En matière d’écologie, "si on doit aller plus loin, on ne peut pas demander aux entreprises françaises dans un laps de temps aussi court de se décarboner, sans quoi on aura des effets paradoxaux, des effets de désindustrialisation, de paupérisation et de fractures territoriales, s’inquiète Patrick Martin. On va beaucoup trop vite." Il ajoute que l’approche américaine, qui consiste à subventionner massivement les entreprises, est la bonne.

Pour Dominique Carlac’h, qui ne croit pas en la décroissance, "l'innovation signifie investissements donc il faut libérer certaines charges qui nous empêcheraient dans nos investissements et l'innovation. Ça prend du temps." Sans grande surprise, la candidate s’oppose à de nouvelles taxes pour financer la transition verte. Même son de cloche du côté de son concurrent pour qui la taxation relève d’une "maladie française". D’ailleurs, les deux candidats prônent une baisse supplémentaire des impôts de production.

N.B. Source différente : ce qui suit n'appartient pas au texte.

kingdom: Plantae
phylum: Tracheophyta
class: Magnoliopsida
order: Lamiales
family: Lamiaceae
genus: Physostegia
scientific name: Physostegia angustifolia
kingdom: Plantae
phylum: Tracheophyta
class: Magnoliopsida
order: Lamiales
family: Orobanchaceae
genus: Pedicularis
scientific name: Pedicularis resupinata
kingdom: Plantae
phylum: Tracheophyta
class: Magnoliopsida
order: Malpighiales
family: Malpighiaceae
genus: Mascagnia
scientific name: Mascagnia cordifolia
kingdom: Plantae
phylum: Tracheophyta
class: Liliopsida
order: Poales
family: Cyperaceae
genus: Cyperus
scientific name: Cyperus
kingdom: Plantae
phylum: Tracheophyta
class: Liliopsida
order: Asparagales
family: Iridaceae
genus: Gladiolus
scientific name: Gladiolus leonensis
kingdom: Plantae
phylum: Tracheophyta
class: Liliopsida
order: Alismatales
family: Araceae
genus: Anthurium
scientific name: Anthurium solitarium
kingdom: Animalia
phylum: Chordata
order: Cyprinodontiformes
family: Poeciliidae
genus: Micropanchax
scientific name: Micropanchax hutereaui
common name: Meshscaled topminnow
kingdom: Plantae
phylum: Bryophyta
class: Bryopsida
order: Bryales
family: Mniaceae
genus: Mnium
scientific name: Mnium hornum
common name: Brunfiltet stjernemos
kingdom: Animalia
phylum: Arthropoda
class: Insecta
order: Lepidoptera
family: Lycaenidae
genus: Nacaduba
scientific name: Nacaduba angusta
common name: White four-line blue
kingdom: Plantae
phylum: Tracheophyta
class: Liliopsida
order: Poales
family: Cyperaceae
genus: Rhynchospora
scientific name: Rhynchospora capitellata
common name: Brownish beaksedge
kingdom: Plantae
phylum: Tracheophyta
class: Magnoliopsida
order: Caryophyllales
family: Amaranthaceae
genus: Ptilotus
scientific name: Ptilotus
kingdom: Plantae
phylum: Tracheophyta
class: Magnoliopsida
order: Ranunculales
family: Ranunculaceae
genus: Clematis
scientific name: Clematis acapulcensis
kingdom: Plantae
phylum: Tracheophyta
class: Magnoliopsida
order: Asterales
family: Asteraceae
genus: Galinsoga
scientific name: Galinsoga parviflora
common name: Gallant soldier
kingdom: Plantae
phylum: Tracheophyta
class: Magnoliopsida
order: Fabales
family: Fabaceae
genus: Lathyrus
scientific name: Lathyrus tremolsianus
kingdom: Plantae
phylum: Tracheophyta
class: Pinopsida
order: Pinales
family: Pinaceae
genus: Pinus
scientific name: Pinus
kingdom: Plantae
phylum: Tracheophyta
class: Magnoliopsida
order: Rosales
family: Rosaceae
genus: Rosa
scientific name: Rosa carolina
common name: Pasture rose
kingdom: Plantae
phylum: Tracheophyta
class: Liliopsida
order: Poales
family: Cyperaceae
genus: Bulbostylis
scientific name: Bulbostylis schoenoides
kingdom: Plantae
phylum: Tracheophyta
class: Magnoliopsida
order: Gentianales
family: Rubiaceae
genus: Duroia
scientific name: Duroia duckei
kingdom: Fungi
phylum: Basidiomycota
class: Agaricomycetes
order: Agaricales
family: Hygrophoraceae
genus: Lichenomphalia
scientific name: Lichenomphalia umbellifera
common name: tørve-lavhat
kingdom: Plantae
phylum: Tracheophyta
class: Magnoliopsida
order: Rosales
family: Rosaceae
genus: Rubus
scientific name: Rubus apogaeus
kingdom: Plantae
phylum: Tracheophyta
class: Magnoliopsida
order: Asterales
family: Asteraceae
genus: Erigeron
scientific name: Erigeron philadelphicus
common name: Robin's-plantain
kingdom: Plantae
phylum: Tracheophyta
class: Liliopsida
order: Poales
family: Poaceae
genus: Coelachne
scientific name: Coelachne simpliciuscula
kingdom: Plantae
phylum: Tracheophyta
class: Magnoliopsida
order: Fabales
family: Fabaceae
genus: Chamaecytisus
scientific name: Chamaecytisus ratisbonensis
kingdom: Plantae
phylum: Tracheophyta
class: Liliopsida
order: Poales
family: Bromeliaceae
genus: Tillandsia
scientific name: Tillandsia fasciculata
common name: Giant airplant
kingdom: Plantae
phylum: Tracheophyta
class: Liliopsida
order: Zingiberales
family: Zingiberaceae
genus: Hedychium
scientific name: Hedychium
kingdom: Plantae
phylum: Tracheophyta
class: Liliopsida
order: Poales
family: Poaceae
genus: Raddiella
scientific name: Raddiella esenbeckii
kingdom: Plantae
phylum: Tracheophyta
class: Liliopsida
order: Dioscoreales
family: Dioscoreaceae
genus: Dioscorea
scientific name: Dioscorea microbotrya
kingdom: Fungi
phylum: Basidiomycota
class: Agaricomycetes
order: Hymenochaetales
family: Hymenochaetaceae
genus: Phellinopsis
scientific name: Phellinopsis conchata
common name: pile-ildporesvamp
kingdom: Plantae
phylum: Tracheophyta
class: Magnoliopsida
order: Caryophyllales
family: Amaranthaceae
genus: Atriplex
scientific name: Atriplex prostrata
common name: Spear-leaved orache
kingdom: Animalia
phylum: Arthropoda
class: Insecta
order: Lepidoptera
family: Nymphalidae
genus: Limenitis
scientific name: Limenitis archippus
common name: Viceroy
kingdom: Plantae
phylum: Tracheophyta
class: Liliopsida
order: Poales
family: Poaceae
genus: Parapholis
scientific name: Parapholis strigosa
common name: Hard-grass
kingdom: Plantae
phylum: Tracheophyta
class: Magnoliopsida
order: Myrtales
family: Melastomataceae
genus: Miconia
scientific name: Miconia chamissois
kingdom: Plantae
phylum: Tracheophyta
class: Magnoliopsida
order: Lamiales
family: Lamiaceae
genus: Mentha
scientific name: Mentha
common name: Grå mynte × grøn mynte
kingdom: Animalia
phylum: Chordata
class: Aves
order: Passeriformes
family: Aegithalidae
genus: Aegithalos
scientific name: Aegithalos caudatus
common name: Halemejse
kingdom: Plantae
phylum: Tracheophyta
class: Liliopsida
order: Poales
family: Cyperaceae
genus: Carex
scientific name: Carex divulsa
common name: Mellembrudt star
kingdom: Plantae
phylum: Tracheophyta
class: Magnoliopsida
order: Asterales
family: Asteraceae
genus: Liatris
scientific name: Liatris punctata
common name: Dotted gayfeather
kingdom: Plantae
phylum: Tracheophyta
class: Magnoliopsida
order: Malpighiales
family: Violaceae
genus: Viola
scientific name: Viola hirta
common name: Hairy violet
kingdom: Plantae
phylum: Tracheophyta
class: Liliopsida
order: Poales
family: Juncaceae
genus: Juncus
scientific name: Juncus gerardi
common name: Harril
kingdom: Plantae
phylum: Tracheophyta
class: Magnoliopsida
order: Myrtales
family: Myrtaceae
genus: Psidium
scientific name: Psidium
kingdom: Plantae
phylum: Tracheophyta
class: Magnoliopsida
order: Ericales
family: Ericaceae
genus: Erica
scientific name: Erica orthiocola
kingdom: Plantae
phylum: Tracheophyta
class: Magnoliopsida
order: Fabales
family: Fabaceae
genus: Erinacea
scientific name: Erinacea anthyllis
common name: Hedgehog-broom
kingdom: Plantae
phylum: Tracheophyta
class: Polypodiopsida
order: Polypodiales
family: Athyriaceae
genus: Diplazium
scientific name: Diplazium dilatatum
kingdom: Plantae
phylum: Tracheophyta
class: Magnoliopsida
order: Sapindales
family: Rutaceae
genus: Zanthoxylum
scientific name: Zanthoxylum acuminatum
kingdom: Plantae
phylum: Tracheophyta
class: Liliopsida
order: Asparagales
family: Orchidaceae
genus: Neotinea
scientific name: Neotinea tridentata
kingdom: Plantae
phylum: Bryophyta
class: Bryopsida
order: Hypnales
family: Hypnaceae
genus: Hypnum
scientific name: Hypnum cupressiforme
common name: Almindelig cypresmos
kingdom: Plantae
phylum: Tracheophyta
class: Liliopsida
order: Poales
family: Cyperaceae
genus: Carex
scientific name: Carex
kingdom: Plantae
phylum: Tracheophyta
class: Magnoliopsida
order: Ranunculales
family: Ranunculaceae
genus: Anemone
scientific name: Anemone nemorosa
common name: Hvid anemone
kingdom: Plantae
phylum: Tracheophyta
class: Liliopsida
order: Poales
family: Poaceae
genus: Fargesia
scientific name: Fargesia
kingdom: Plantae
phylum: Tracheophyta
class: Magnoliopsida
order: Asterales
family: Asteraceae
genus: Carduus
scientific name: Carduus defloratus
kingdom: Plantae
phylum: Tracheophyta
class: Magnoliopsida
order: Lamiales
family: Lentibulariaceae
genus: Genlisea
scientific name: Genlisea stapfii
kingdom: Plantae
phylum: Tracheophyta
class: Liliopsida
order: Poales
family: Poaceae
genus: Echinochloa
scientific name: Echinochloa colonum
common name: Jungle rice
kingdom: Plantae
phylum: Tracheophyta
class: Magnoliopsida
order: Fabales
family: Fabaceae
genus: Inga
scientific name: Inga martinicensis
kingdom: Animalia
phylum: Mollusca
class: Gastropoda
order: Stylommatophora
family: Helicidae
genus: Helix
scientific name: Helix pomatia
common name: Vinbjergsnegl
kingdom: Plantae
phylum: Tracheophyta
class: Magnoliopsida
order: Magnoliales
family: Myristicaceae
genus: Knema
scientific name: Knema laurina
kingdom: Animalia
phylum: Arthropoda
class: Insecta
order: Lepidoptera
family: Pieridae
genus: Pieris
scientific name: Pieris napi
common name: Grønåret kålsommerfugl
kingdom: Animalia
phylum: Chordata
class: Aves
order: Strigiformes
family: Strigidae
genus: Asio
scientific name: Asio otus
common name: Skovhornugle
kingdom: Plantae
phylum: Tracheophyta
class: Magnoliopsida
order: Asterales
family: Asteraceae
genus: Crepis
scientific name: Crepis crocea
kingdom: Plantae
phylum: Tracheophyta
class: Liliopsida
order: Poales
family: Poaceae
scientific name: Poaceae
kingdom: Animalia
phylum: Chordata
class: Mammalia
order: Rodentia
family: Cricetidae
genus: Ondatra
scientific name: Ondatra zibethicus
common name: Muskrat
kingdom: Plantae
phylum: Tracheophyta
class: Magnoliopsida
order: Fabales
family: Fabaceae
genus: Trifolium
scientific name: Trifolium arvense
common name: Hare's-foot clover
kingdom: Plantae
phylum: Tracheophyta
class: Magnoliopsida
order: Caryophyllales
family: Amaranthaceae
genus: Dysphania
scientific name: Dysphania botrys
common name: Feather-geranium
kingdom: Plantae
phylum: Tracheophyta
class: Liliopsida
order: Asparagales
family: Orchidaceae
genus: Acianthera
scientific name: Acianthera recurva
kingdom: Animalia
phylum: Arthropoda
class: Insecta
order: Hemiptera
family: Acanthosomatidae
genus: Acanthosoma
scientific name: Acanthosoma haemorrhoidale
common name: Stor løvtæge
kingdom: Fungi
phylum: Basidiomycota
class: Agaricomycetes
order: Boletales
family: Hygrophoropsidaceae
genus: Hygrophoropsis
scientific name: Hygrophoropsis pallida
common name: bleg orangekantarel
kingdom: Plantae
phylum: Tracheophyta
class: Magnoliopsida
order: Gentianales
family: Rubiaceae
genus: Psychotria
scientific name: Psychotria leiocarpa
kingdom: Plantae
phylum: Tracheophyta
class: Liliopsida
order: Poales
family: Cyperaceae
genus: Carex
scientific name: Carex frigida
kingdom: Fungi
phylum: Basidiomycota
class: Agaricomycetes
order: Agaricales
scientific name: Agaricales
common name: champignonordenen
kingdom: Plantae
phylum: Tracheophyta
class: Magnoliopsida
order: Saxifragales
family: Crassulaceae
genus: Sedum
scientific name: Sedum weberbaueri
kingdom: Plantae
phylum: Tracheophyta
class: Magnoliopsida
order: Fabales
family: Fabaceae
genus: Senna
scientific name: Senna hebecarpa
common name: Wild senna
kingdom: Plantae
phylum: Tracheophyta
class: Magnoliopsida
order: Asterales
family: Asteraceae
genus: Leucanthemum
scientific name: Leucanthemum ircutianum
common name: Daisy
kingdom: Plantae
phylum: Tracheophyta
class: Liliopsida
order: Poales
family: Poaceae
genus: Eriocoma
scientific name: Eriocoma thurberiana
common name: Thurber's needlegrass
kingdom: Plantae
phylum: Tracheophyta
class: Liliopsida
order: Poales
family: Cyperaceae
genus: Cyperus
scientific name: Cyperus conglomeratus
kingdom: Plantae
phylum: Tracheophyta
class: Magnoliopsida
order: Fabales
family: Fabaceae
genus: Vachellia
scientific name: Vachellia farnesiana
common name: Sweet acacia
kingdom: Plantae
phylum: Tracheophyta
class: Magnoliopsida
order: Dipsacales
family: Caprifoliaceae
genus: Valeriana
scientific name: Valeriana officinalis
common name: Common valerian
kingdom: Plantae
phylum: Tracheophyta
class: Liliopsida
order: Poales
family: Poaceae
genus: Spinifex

Et pour aller plus loin dans les sujets qui fâchent, Patrick Martin a évoqué son souhait de voir lancer un fonds de retraite par capitalisation.

L’IA à certaines conditions 

Enfin, en ce qui concerne l’intelligence artificielle, Patrick Martin estime qu’elle est une chance “en termes de pertinence de l’offre, de productivité, de confort de travail” mais qu’"il faut anticiper les effets de bords massifs". Pour Dominique Carlac’h, le "vrai sujet, c’est que l’IA est très sélective, donc il faut un grand programme d’inclusion numérique".  

Pour l’instant, Patrick Martin part favori, mais, Dominique Carlac’h, qui est une ancienne athlète, sait qu’en compétition la victoire reste possible jusqu’à la dernière minute.